#### Written exercise
Recast the listing, from its first line through the line containing "name author: (L.) Vahl" (both included), as a Markdown table with the columns Row and Line, numbering each line and omitting blank ones.

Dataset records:

= = = = =

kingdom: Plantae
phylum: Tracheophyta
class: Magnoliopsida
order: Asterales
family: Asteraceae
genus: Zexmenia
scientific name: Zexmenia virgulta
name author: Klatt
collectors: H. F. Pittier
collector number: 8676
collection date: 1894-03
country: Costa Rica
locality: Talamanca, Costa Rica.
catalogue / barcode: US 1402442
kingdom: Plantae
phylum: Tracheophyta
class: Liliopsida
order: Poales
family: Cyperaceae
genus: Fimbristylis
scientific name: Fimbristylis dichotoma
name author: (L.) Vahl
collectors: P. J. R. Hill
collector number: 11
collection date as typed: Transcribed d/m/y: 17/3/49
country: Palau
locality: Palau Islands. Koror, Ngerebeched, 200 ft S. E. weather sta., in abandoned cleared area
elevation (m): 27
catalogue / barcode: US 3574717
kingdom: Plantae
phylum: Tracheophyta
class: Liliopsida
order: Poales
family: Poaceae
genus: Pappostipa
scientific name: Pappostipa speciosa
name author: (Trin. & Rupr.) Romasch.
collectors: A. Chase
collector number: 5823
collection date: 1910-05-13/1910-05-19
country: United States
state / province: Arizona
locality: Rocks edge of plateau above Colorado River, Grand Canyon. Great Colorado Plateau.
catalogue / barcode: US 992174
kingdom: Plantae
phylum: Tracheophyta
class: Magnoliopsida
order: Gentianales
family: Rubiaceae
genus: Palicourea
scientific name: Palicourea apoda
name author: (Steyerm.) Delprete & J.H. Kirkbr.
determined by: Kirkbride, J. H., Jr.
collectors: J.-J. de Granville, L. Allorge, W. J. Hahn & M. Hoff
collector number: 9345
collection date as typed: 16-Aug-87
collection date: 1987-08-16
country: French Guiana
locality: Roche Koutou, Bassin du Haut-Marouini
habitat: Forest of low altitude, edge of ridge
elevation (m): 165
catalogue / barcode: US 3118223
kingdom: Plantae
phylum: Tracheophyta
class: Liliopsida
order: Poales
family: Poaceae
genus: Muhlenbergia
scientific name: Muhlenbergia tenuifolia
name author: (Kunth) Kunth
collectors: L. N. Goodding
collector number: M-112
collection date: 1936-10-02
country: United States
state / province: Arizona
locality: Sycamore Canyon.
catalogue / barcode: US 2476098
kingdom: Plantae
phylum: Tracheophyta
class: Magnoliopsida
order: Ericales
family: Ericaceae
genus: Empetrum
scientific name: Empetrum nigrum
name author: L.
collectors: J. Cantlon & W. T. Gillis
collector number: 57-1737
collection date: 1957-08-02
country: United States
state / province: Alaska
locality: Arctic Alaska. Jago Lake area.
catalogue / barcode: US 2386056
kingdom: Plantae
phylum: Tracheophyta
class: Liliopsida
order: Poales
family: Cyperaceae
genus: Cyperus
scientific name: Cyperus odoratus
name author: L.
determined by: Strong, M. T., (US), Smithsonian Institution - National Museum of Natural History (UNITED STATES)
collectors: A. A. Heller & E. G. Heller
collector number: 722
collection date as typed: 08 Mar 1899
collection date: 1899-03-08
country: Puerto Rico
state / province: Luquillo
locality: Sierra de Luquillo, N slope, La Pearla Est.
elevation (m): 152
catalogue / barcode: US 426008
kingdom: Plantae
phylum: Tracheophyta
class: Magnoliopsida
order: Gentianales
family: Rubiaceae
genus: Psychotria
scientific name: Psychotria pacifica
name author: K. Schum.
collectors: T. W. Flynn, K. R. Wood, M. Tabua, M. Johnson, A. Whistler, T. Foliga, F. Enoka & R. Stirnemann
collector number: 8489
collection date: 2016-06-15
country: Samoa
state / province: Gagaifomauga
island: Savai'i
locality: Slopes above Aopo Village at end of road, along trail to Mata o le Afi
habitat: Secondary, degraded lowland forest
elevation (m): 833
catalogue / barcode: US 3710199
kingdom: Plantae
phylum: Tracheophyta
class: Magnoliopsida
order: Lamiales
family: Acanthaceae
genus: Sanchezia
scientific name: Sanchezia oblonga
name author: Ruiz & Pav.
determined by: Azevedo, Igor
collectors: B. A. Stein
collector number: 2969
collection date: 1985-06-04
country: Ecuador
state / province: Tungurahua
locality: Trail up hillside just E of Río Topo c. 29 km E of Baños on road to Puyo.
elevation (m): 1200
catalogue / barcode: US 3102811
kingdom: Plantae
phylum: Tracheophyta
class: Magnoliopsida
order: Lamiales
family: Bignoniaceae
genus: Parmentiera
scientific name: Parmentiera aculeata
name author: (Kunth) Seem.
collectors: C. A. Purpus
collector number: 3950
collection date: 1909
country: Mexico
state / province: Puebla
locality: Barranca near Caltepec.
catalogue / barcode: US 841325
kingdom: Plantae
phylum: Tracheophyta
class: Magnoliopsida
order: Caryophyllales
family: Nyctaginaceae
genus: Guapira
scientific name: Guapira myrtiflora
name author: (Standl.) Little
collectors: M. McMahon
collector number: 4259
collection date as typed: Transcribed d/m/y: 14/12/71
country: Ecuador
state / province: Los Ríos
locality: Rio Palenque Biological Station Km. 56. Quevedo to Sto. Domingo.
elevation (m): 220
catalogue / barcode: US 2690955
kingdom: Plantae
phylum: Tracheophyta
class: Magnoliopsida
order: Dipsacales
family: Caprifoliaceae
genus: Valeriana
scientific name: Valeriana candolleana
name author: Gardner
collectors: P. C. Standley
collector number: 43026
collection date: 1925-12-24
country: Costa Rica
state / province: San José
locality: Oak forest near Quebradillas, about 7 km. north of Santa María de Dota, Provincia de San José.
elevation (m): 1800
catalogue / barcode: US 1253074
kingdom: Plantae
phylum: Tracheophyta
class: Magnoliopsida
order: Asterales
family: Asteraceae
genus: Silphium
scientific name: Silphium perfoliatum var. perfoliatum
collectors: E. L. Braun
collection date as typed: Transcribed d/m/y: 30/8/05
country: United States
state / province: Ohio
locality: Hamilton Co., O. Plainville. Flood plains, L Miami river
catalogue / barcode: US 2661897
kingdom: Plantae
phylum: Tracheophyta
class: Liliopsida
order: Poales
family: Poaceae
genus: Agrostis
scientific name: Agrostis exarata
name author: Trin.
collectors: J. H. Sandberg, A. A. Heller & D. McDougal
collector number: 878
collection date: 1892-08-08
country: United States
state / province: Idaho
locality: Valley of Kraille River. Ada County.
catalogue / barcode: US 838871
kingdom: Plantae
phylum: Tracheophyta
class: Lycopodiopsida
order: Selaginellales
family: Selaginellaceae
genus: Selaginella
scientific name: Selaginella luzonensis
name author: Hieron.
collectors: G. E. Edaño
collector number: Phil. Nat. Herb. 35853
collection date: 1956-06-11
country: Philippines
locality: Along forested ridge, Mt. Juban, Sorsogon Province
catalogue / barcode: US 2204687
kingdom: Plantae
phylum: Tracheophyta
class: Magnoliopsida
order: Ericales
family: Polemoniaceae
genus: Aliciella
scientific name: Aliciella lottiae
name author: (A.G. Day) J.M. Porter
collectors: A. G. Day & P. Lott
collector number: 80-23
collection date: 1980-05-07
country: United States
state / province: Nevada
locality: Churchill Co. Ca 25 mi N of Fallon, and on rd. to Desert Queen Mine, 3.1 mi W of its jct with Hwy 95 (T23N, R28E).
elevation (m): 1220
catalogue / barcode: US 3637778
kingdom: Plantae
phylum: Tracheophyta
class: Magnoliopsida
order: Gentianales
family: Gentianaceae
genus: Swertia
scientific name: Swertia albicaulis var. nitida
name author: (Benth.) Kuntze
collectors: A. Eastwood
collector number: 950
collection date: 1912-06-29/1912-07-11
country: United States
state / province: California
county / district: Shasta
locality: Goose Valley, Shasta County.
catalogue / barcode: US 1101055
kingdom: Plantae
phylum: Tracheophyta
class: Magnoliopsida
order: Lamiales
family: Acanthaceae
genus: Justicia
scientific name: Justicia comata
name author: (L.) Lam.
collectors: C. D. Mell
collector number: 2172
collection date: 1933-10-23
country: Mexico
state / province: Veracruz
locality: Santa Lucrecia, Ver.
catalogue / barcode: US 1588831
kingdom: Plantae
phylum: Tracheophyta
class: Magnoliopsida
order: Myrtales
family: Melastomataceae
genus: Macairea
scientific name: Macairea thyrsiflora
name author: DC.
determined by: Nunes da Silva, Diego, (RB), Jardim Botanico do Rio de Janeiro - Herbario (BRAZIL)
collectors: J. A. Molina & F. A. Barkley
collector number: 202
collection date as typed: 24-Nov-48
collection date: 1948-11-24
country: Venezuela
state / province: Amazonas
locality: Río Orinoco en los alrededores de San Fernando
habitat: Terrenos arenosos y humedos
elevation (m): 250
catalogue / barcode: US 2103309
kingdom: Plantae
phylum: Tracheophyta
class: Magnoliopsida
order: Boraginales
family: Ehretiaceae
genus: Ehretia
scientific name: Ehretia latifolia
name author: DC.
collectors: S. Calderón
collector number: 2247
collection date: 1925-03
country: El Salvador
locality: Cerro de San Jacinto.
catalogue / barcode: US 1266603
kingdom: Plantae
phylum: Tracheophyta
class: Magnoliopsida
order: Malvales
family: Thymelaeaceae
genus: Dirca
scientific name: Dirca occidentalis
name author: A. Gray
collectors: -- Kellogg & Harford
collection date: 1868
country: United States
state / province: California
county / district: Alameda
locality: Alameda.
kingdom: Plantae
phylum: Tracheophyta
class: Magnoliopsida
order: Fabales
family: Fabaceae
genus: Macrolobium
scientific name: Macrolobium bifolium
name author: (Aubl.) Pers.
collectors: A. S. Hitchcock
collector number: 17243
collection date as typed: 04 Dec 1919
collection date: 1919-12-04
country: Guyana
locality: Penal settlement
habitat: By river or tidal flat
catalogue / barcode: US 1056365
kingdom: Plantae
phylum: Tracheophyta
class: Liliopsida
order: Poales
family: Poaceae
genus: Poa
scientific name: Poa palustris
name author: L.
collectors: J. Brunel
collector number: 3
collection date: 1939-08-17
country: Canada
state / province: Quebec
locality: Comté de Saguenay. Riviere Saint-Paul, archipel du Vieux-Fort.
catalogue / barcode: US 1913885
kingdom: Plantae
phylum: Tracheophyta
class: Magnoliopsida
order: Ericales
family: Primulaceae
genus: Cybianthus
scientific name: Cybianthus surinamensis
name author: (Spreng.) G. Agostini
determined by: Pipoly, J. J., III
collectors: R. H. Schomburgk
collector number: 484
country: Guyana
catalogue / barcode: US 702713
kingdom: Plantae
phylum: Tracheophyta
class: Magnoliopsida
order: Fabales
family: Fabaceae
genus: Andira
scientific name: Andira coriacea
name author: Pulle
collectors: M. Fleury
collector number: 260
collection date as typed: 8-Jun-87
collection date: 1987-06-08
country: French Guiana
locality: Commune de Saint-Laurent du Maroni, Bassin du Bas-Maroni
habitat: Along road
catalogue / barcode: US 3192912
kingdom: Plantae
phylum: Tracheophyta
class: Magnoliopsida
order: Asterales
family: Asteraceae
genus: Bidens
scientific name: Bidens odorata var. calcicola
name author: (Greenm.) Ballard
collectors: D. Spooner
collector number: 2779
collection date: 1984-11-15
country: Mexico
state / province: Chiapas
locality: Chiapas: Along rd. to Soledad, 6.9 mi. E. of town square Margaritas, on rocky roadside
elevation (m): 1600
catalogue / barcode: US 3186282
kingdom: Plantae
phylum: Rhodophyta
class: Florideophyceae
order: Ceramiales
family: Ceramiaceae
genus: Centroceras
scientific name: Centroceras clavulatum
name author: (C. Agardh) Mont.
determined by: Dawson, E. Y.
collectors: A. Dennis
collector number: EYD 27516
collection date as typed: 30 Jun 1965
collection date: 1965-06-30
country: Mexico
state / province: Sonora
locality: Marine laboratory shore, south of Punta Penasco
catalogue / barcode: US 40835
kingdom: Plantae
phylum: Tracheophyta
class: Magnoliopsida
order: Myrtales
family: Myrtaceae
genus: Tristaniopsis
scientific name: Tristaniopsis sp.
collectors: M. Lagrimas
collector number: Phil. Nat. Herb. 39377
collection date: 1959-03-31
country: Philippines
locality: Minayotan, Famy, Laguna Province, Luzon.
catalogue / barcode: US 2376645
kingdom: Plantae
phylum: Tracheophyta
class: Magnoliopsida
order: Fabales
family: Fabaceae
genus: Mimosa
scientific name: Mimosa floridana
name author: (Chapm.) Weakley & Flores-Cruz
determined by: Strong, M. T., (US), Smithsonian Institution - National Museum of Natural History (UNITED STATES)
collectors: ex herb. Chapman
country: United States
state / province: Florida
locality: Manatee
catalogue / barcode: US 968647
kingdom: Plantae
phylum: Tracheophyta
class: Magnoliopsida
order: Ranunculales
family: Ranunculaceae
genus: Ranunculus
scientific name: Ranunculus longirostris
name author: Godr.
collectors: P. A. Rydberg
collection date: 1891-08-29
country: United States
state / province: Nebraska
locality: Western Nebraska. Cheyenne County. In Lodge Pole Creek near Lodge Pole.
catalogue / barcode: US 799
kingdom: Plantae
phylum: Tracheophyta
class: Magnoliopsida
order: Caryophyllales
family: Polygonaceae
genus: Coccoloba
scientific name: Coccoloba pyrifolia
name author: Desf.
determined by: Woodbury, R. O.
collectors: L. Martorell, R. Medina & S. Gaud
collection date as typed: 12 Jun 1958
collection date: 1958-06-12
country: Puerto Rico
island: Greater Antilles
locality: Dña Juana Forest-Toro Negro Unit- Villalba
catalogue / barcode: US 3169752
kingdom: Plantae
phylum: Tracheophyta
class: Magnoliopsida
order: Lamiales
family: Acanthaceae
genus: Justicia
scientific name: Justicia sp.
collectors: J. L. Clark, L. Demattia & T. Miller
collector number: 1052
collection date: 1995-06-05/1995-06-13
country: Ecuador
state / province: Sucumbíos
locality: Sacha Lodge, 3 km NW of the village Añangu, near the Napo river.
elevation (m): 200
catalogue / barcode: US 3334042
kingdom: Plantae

= = = = =

#### The reply
| Row | Line |
|---|---|
| 1 | kingdom: Plantae |
| 2 | phylum: Tracheophyta |
| 3 | class: Magnoliopsida |
| 4 | order: Asterales |
| 5 | family: Asteraceae |
| 6 | genus: Zexmenia |
| 7 | scientific name: Zexmenia virgulta |
| 8 | name author: Klatt |
| 9 | collectors: H. F. Pittier |
| 10 | collector number: 8676 |
| 11 | collection date: 1894-03 |
| 12 | country: Costa Rica |
| 13 | locality: Talamanca, Costa Rica. |
| 14 | catalogue / barcode: US 1402442 |
| 15 | kingdom: Plantae |
| 16 | phylum: Tracheophyta |
| 17 | class: Liliopsida |
| 18 | order: Poales |
| 19 | family: Cyperaceae |
| 20 | genus: Fimbristylis |
| 21 | scientific name: Fimbristylis dichotoma |
| 22 | name author: (L.) Vahl |